• Assignment: Retype, word for word, each line between the lines holding "[66,128,1141,146] [66,152,672,170] You" and "[66,968,720,986] SSD MobileNet", inclusive, and leave the rest of the data alone.

• Data records:
____________

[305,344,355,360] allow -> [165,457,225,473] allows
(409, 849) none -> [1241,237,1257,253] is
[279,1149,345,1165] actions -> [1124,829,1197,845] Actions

____________

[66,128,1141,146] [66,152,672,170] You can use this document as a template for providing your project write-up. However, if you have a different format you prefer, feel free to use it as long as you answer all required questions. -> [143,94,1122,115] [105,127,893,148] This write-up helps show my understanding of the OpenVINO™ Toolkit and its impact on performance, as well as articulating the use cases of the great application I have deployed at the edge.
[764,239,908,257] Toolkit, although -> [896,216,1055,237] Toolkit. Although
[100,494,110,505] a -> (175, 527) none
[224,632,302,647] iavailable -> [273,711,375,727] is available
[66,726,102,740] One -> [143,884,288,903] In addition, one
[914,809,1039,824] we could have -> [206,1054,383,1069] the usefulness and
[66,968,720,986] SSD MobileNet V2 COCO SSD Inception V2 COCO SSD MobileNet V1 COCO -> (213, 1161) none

____________

• Solution for this problem:
[66,128,1141,146] [66,152,672,170] You can use this document as a template for providing your project write-up. However, if you have a different format you prefer, feel free to use it as long as you answer all required questions. -> [143,94,1122,115] [105,127,893,148] This write-up helps show my understanding of the OpenVINO™ Toolkit and its impact on performance, as well as articulating the use cases of the great application I have deployed at the edge.
[764,239,908,257] Toolkit, although -> [896,216,1055,237] Toolkit. Although
[100,494,110,505] a -> (175, 527) none
[224,632,302,647] iavailable -> [273,711,375,727] is available
[66,726,102,740] One -> [143,884,288,903] In addition, one
[914,809,1039,824] we could have -> [206,1054,383,1069] the usefulness and
[66,968,720,986] SSD MobileNet V2 COCO SSD Inception V2 COCO SSD MobileNet V1 COCO -> (213, 1161) none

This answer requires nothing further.